(Page-level text extractions)
************

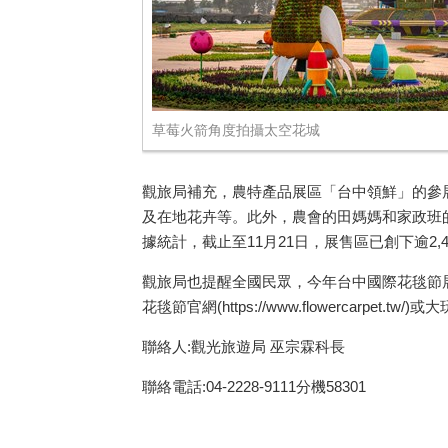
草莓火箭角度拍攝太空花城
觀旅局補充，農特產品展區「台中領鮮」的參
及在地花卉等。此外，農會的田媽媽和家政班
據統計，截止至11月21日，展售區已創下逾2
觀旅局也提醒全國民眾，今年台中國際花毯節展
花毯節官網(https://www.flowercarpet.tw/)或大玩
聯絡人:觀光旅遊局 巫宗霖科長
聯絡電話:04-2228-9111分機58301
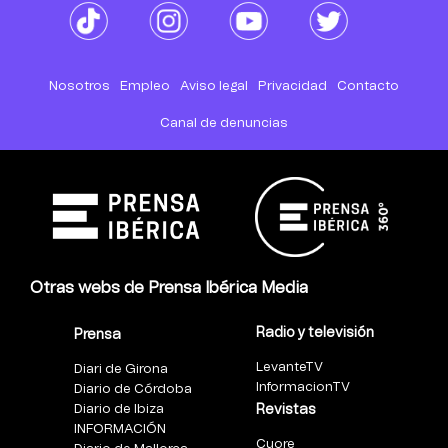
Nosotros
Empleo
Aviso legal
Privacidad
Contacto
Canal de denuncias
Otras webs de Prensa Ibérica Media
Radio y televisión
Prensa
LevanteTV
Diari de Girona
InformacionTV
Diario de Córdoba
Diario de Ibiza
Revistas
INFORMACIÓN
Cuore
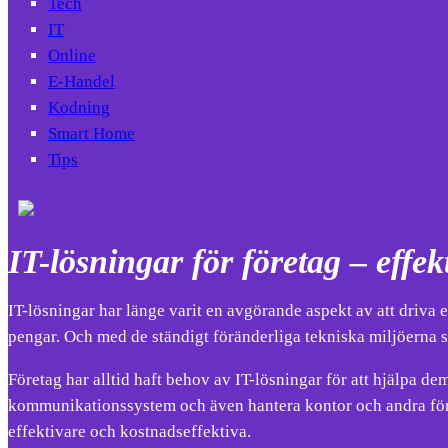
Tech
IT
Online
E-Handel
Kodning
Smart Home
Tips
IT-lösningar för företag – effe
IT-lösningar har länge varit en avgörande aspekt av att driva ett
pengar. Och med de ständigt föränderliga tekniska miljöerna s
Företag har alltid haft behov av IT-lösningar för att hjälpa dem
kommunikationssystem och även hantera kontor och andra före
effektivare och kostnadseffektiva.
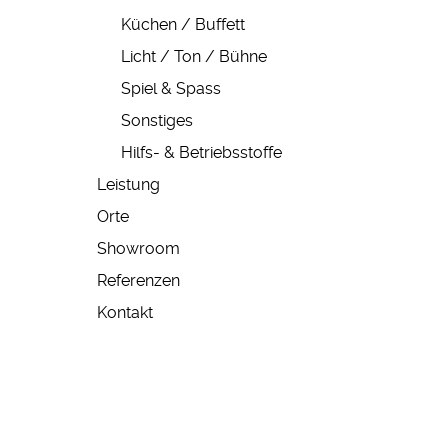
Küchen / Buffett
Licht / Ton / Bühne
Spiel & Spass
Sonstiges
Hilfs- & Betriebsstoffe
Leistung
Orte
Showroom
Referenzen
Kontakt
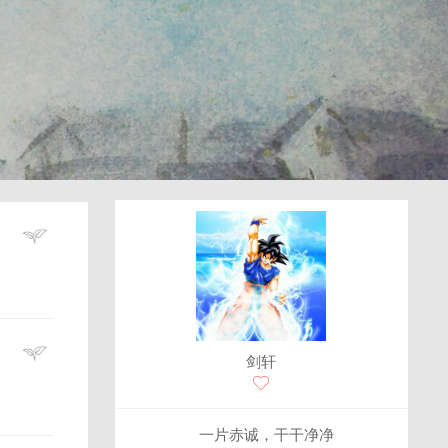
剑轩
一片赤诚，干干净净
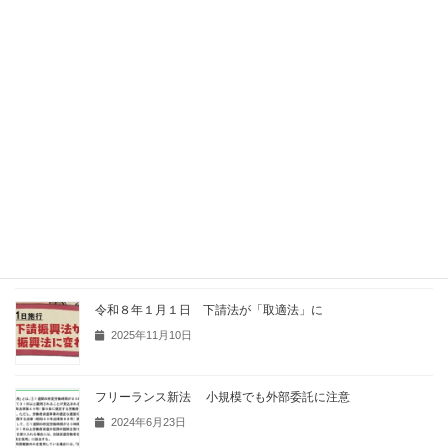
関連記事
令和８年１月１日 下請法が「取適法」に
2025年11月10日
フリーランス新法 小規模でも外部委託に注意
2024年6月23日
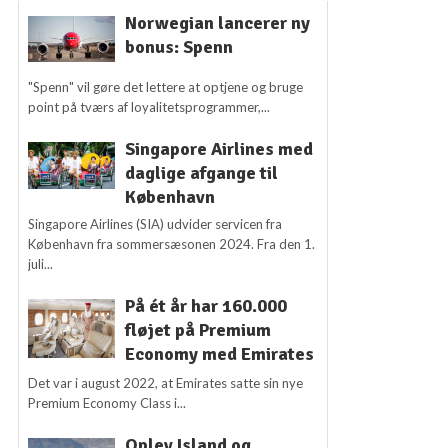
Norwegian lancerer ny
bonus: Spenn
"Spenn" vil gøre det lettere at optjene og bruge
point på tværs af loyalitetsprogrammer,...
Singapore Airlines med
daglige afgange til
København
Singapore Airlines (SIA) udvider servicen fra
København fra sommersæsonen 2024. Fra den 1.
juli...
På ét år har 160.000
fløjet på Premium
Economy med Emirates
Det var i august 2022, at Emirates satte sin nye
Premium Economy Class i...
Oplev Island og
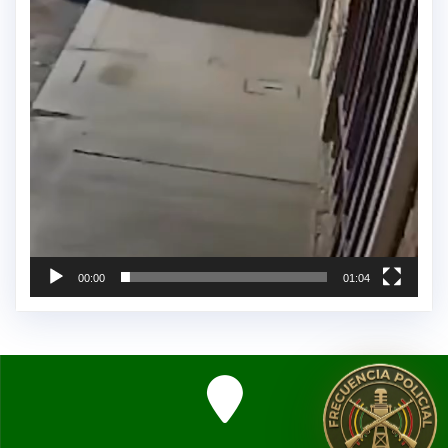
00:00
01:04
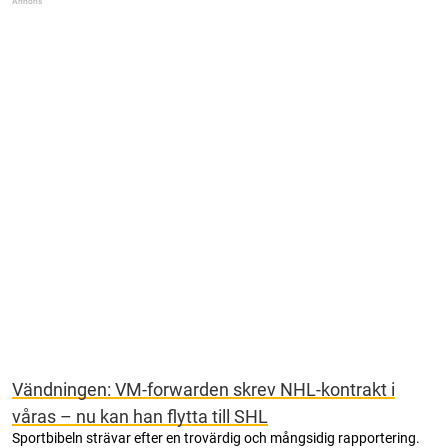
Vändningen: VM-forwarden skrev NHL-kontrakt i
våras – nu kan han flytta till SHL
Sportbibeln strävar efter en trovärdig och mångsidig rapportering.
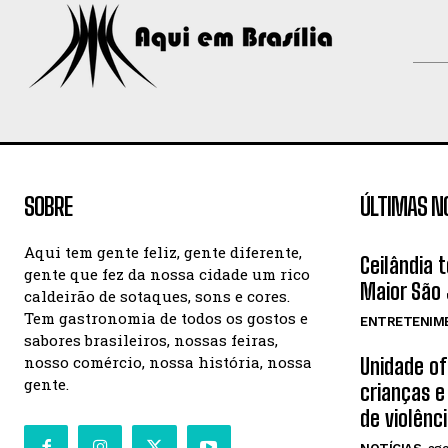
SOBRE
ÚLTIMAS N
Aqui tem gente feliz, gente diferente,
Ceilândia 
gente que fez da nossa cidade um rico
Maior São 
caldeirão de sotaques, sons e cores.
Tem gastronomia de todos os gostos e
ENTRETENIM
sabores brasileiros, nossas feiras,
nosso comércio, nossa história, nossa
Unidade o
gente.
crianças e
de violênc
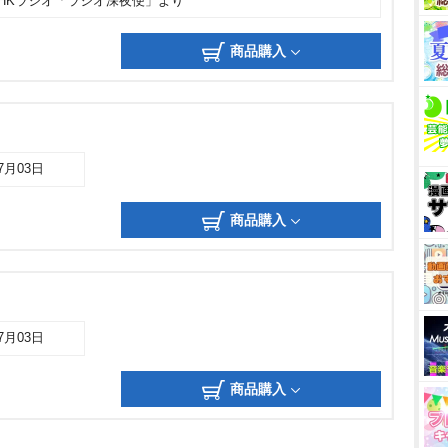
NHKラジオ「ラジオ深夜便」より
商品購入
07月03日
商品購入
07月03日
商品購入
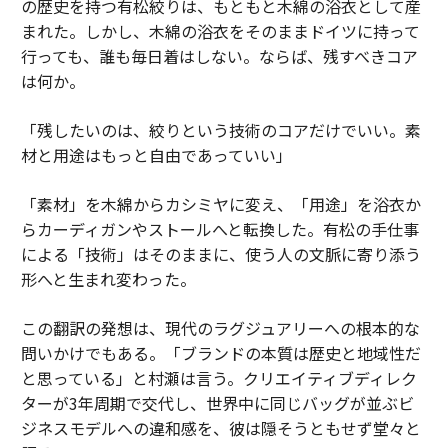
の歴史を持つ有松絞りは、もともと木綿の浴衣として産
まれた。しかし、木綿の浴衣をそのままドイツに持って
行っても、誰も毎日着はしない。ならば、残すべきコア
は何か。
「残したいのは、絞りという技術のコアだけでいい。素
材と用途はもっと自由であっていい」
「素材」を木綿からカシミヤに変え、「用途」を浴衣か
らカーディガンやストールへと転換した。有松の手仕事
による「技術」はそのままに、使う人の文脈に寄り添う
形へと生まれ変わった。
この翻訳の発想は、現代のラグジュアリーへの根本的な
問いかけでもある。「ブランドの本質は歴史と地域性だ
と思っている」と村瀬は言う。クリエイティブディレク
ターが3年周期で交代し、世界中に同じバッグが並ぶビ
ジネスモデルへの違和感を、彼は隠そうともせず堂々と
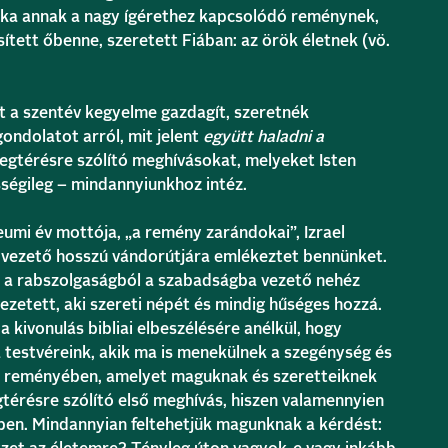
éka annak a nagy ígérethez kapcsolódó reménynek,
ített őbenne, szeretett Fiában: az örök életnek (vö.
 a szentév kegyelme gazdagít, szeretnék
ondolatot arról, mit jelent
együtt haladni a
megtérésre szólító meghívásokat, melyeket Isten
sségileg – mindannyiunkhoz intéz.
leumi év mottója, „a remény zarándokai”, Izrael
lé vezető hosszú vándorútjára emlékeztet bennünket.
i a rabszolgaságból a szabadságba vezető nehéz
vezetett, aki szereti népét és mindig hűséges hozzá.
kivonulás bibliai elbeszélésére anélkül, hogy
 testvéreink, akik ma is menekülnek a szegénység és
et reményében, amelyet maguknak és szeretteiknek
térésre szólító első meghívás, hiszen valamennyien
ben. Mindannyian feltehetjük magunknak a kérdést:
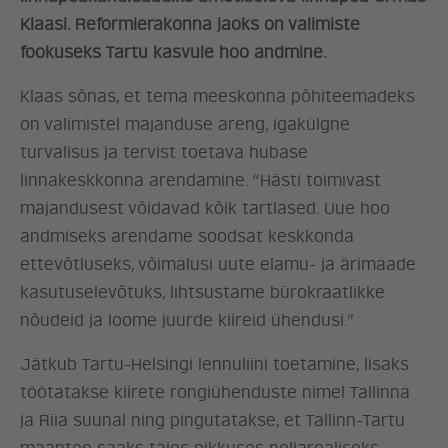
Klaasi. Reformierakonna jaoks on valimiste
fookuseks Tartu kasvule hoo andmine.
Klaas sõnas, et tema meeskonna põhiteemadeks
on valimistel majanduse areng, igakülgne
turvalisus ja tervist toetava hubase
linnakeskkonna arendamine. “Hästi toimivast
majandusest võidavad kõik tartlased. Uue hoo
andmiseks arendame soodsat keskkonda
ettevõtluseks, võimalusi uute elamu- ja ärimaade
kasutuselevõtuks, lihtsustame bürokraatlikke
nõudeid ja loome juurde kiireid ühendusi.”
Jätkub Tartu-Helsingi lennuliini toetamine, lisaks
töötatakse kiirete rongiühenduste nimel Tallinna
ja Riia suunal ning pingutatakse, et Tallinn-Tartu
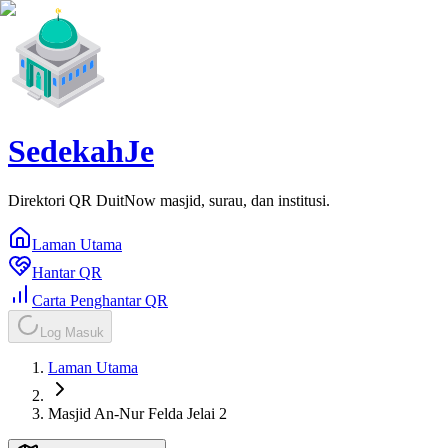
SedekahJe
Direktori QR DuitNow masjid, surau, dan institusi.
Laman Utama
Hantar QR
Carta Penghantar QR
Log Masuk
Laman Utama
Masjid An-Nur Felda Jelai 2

************

_EXERCISE OBJECTIVE:_ Word for word, copy all the entries above, but with no pictures.

_PROBLEM SOLUTION:_
草莓火箭角度拍攝太空花城
觀旅局補充，農特產品展區「台中領鮮」的參
及在地花卉等。此外，農會的田媽媽和家政班
據統計，截止至11月21日，展售區已創下逾2
觀旅局也提醒全國民眾，今年台中國際花毯節展
花毯節官網(https://www.flowercarpet.tw/)或大玩
聯絡人:觀光旅遊局 巫宗霖科長
聯絡電話:04-2228-9111分機58301
Nosotros
Empleo
Aviso legal
Privacidad
Contacto
Canal de denuncias
Otras webs de Prensa Ibérica Media
Radio y televisión
Prensa
LevanteTV
Diari de Girona
InformacionTV
Diario de Córdoba
Diario de Ibiza
Revistas
INFORMACIÓN
Cuore
Tech
IT
Online
E-Handel
Kodning
Smart Home
Tips
IT-lösningar för företag – effe
IT-lösningar har länge varit en avgörande aspekt av att driva ett
pengar. Och med de ständigt föränderliga tekniska miljöerna s
Företag har alltid haft behov av IT-lösningar för att hjälpa dem
kommunikationssystem och även hantera kontor och andra före
effektivare och kostnadseffektiva.
Küchen / Buffett
Licht / Ton / Bühne
Spiel & Spass
Sonstiges
Hilfs- & Betriebsstoffe
Leistung
Orte
Showroom
Referenzen
Kontakt
剑轩
一片赤诚，干干净净
関連記事
令和８年１月１日 下請法が「取適法」に
2025年11月10日
フリーランス新法 小規模でも外部委託に注意
2024年6月23日
Norwegian lancerer ny
bonus: Spenn
"Spenn" vil gøre det lettere at optjene og bruge
point på tværs af loyalitetsprogrammer,...
Singapore Airlines med
daglige afgange til
København
Singapore Airlines (SIA) udvider servicen fra
København fra sommersæsonen 2024. Fra den 1.
juli...
På ét år har 160.000
fløjet på Premium
Economy med Emirates
Det var i august 2022, at Emirates satte sin nye
Premium Economy Class i...
Oplev Island og
00:00
01:04
Vändningen: VM-forwarden skrev NHL-kontrakt i
våras – nu kan han flytta till SHL
Sportbibeln strävar efter en trovärdig och mångsidig rapportering.
SOBRE
ÚLTIMAS N
Aqui tem gente feliz, gente diferente,
Ceilândia 
gente que fez da nossa cidade um rico
Maior São 
caldeirão de sotaques, sons e cores.
Tem gastronomia de todos os gostos e
ENTRETENIM
sabores brasileiros, nossas feiras,
nosso comércio, nossa história, nossa
Unidade o
gente.
crianças e
de violênc
NHKラジオ「ラジオ深夜便」より
商品購入
07月03日
商品購入
07月03日
商品購入
の歴史を持つ有松絞りは、もともと木綿の浴衣として産
まれた。しかし、木綿の浴衣をそのままドイツに持って
行っても、誰も毎日着はしない。ならば、残すべきコア
は何か。
「残したいのは、絞りという技術のコアだけでいい。素
材と用途はもっと自由であっていい」
「素材」を木綿からカシミヤに変え、「用途」を浴衣か
らカーディガンやストールへと転換した。有松の手仕事
による「技術」はそのままに、使う人の文脈に寄り添う
形へと生まれ変わった。
この翻訳の発想は、現代のラグジュアリーへの根本的な
問いかけでもある。「ブランドの本質は歴史と地域性だ
と思っている」と村瀬は言う。クリエイティブディレク
ターが3年周期で交代し、世界中に同じバッグが並ぶビ
ジネスモデルへの違和感を、彼は隠そうともせず堂々と
éka annak a nagy ígérethez kapcsolódó reménynek,
ített őbenne, szeretett Fiában: az örök életnek (vö.
 a szentév kegyelme gazdagít, szeretnék
ondolatot arról, mit jelent
együtt haladni a
megtérésre szólító meghívásokat, melyeket Isten
sségileg – mindannyiunkhoz intéz.
leumi év mottója, „a remény zarándokai”, Izrael
lé vezető hosszú vándorútjára emlékeztet bennünket.
i a rabszolgaságból a szabadságba vezető nehéz
vezetett, aki szereti népét és mindig hűséges hozzá.
kivonulás bibliai elbeszélésére anélkül, hogy
 testvéreink, akik ma is menekülnek a szegénység és
et reményében, amelyet maguknak és szeretteiknek
térésre szólító első meghívás, hiszen valamennyien
ben. Mindannyian feltehetjük magunknak a kérdést:
Klaasi. Reformierakonna jaoks on valimiste
fookuseks Tartu kasvule hoo andmine.
Klaas sõnas, et tema meeskonna põhiteemadeks
on valimistel majanduse areng, igakülgne
turvalisus ja tervist toetava hubase
linnakeskkonna arendamine. “Hästi toimivast
majandusest võidavad kõik tartlased. Uue hoo
andmiseks arendame soodsat keskkonda
ettevõtluseks, võimalusi uute elamu- ja ärimaade
kasutuselevõtuks, lihtsustame bürokraatlikke
nõudeid ja loome juurde kiireid ühendusi.”
Jätkub Tartu-Helsingi lennuliini toetamine, lisaks
töötatakse kiirete rongiühenduste nimel Tallinna
ja Riia suunal ning pingutatakse, et Tallinn-Tartu
SedekahJe
Direktori QR DuitNow masjid, surau, dan institusi.
Laman Utama
Hantar QR
Carta Penghantar QR
Log Masuk
Laman Utama
Masjid An-Nur Felda Jelai 2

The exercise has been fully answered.